## Work task
Lines in the data below that contain the word "left" are to be copied.
——————
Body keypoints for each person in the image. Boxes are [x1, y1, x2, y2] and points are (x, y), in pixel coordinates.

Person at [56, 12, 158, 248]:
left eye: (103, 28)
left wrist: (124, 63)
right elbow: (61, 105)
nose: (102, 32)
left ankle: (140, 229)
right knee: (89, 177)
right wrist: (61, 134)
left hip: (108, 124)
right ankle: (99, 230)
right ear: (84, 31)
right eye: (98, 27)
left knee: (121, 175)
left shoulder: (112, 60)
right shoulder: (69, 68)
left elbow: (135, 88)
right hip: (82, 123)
——————
## Solution to this problem
left eye: (103, 28)
left wrist: (124, 63)
left ankle: (140, 229)
left hip: (108, 124)
left knee: (121, 175)
left shoulder: (112, 60)
left elbow: (135, 88)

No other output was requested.